Dodgers: Alex Wood torches Clayton Kershaw haters after his first championship

ARLINGTON, TEXAS - OCTOBER 27: Clayton Kershaw #22 of the Los Angeles Dodgers (Photo by Tom Pennington/Getty Images)
ARLINGTON, TEXAS - OCTOBER 27: Clayton Kershaw #22 of the Los Angeles Dodgers (Photo by Tom Pennington/Getty Images)

Los Angeles Dodgers ace Clayton Kershaw is the most dominant pitcher of the last decade and a slam dunk, first-ballot Hall of Fame player.

However, he has had to deal with some really rotten luck in the postseason, it took him the better part of his career before he finally put it all together and slipped a ring on his finger.

Kershaw, who posted a 2.16 ERA in 10 regular season starts, also shut up the naysayers who mocked his average postseason statistics by serving as a study, veteran presence in the LA rotation on the road to a title.

Kershaw won four of his five starts while posting a 2.93 ERA in the postseason.

While this won’t be enough to quiet all of the boo birds, fellow southpaw Alex Wood, who left the Dodgers for the San Francisco Giants this offseason, thinks that Kershaw is beyond reproach.

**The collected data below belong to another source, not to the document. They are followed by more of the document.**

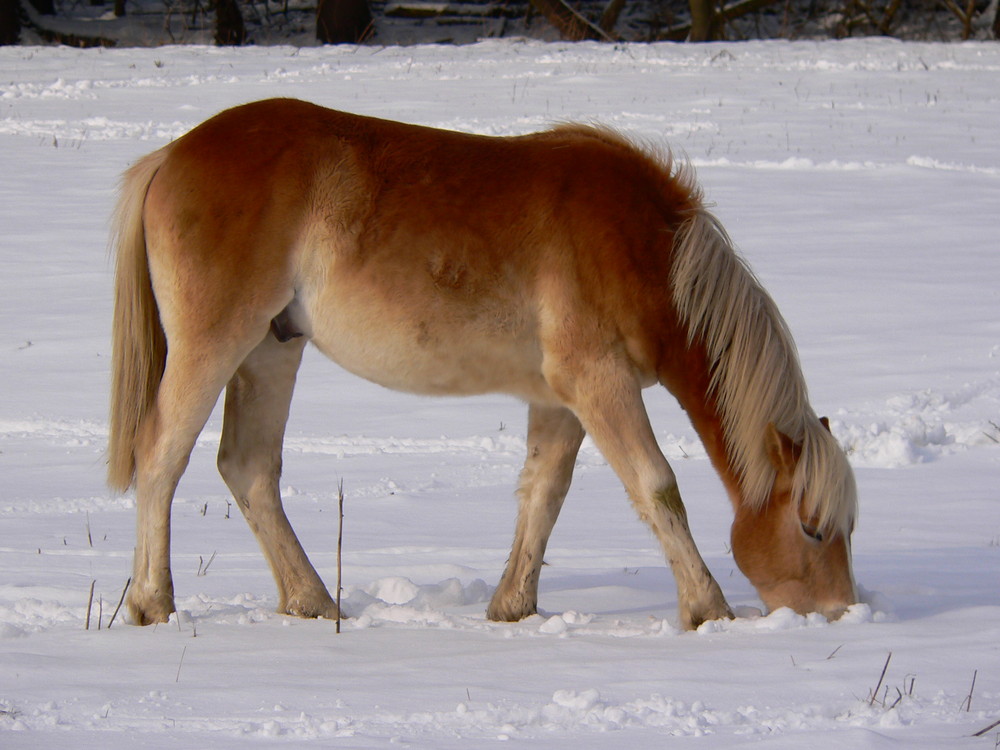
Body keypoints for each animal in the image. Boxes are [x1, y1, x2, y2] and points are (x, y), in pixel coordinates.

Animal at [111, 97, 860, 632]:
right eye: (813, 528)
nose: (842, 614)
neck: (644, 246)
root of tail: (172, 155)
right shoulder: (599, 382)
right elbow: (656, 489)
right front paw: (708, 610)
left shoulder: (561, 401)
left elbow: (544, 496)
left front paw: (512, 607)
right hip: (215, 343)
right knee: (162, 456)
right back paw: (152, 604)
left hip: (272, 349)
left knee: (249, 468)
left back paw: (312, 602)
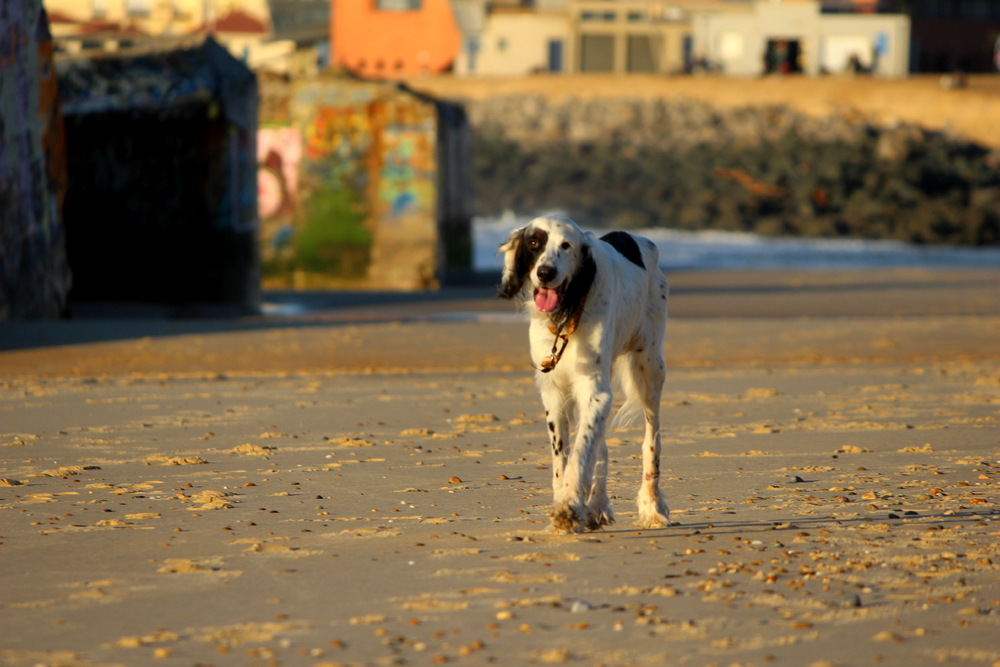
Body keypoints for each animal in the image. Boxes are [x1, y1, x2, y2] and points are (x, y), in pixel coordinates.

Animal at [500, 217, 672, 536]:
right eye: (534, 242)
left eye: (566, 245)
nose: (545, 273)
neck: (566, 312)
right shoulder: (554, 392)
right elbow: (563, 458)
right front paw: (568, 506)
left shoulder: (594, 389)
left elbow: (581, 452)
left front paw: (568, 505)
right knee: (601, 444)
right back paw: (597, 506)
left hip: (650, 369)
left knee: (651, 440)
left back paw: (652, 506)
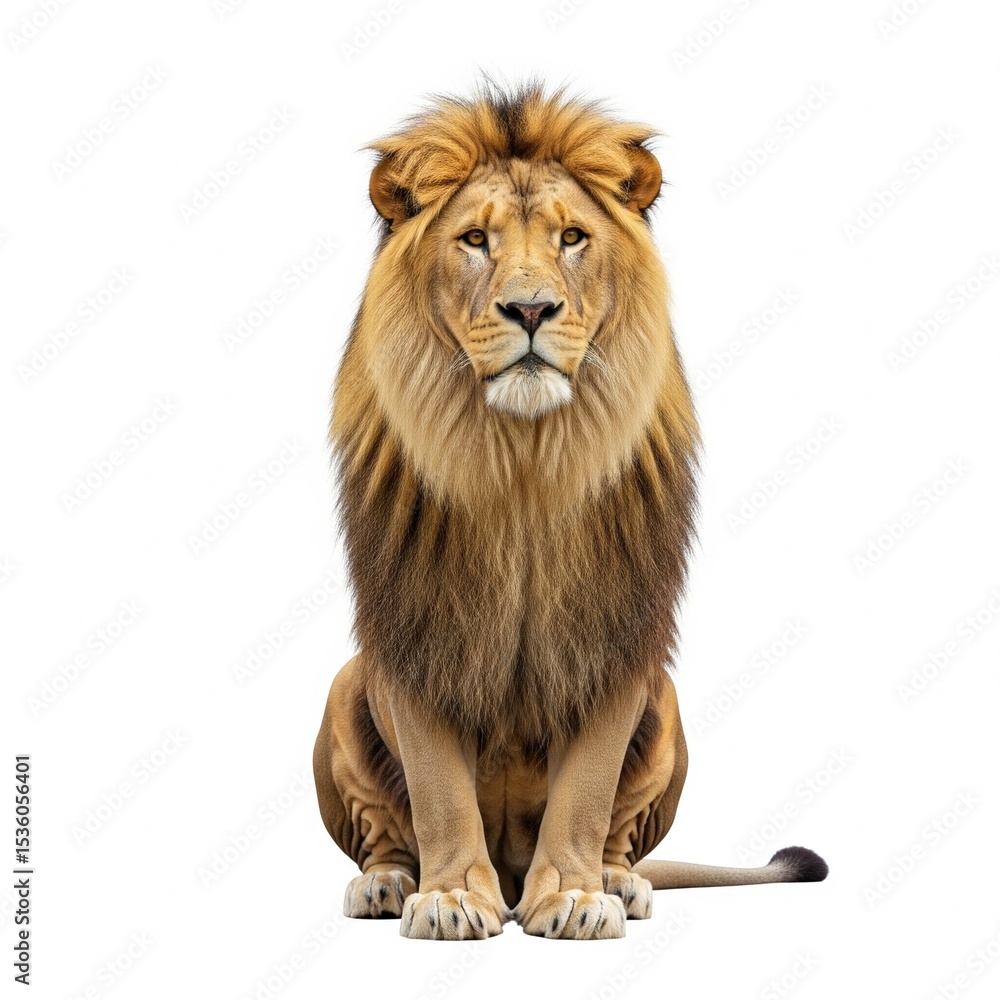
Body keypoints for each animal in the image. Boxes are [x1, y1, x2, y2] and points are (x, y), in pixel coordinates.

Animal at [312, 83, 827, 940]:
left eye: (573, 238)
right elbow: (436, 787)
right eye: (475, 239)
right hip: (349, 680)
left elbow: (587, 786)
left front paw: (579, 896)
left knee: (621, 833)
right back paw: (386, 882)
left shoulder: (614, 628)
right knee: (385, 829)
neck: (524, 461)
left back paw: (618, 881)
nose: (530, 309)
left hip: (665, 696)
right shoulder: (415, 625)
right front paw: (451, 895)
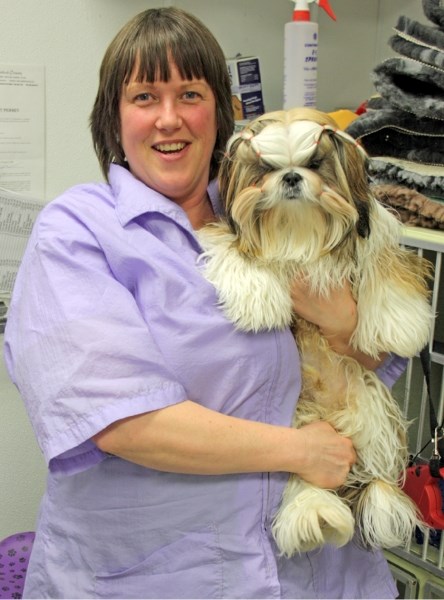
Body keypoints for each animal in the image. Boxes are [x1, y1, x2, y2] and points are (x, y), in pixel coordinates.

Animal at [198, 106, 434, 552]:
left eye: (314, 163)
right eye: (266, 169)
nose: (291, 177)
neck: (300, 232)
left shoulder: (374, 233)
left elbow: (386, 266)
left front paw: (401, 323)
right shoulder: (231, 233)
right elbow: (239, 252)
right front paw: (258, 301)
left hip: (372, 407)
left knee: (378, 474)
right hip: (293, 432)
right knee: (303, 476)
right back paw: (313, 514)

Wood insisted that nobody can “say s—” about Kershaw in an interview with The Athletic (subscription required), claiming that what he’s done in his career puts him in a tier all his own among modern pitchers

Alex Wood propped up Dodgers legend Clayton Kershaw

“Nobody can say s— about Clayton, about the Dodgers, about any of those guys,” said Wood, who signed with San Francisco this winter. “He’s done it now. But he didn’t need that for his Hall of Fame career. He didn’t need that.”

Kershaw might not have had the best go of it in the playoffs, as evidenced by his 4.19 ERA, but he managed to get his shine back thanks to his dominant 2020 postseason. Alongside Walker Buehler, Julio Urias, and the rest of the staff, Kershaw and the Dodgers just had too much pitching for the Tampa Bay Rays to overcome.

While some of the greatest pitchers in baseball history never got the chance to play in the World Series, Kershaw potentially losing three years out of four, all the while putting up middling stats, would certainly have come back to haunt him when his legacy gets compared against the all-time greats.

A Cy Young winner and MVP, Kershaw needed to add a championship ring to his jewelry case, and last year finally gave him one after a decade of searching.

Wood is right. Even as a Giant, he knows that jealous fans will look for any flimsy excuse to get shots in at Kershaw. After what he did last year, there is no anti-Kershaw argument Giants fans can conjure that holds any sort of weight.